SettingDefaultEnv VarDescription
memory_modehybridHow memories are integrated into the agent (see below)
prefetch_methodrecallMethod used for automatic context injection (see below)

memory_mode:

  • hybrid — automatic context injection before each turn, plus tools available to the LLM
  • context — automatic injection only; no tools exposed to the model
  • tools — tools only (hindsight_retain, hindsight_recall, hindsight_reflect); no automatic injection

prefetch_method:

  • recall — injects raw memory facts into the system prompt (fast)
  • reflect — injects an LLM-synthesized summary of relevant memories (slower, more coherent)

Miscellaneous

SettingDefaultEnv VarDescription
debugfalseHINDSIGHT_DEBUGEnable debug logging to stderr

Hermes Gateway (Telegram, Discord, Slack)
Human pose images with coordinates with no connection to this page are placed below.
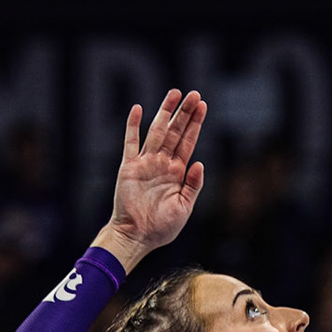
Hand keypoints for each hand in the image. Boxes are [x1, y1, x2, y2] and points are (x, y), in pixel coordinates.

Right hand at [96, 89, 207, 270]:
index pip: (188, 142)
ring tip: (174, 94)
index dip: (195, 124)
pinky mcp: (128, 168)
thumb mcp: (184, 207)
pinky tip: (137, 109)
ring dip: (165, 112)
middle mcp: (162, 164)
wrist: (136, 237)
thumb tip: (199, 163)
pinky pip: (130, 143)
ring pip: (157, 132)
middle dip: (185, 113)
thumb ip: (193, 185)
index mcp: (177, 173)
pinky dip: (133, 126)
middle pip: (175, 132)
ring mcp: (145, 164)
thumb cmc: (160, 228)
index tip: (203, 106)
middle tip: (194, 94)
When using Hermes in gateway mode (multi-platform messaging), the plugin works across all platforms. Hermes creates a fresh AIAgent per message, and the plugin's pre_llm_call hook ensures relevant memories are recalled for each turn regardless of platform.

Disabling Hermes's Built-in Memory

Hermes has a built-in memory tool that saves to local markdown files. If both are active, the LLM may prefer the built-in one. Disable it:

hermes tools disable memory

Re-enable later with hermes tools enable memory.

Troubleshooting

Plugin not loading: Verify the entry point is registered:

python -c "
import importlib.metadata
eps = importlib.metadata.entry_points(group='hermes_agent.plugins')
print(list(eps))
"

You should see EntryPoint(name='hindsight', value='hindsight_hermes', ...).

Tools don't appear in /tools: Check that api_url (or HINDSIGHT_API_URL) is set, or that HINDSIGHT_API_KEY is set for cloud mode. The plugin silently skips tool registration when unconfigured.

Connection refused: Verify the Hindsight API is running:

curl http://localhost:9077/health

Local daemon not starting: Check the daemon log for errors:

cat ~/.hermes/logs/hindsight-embed.log

Recall returning no memories: Memories need at least one retain cycle. Try storing a fact first, then asking about it in a new session.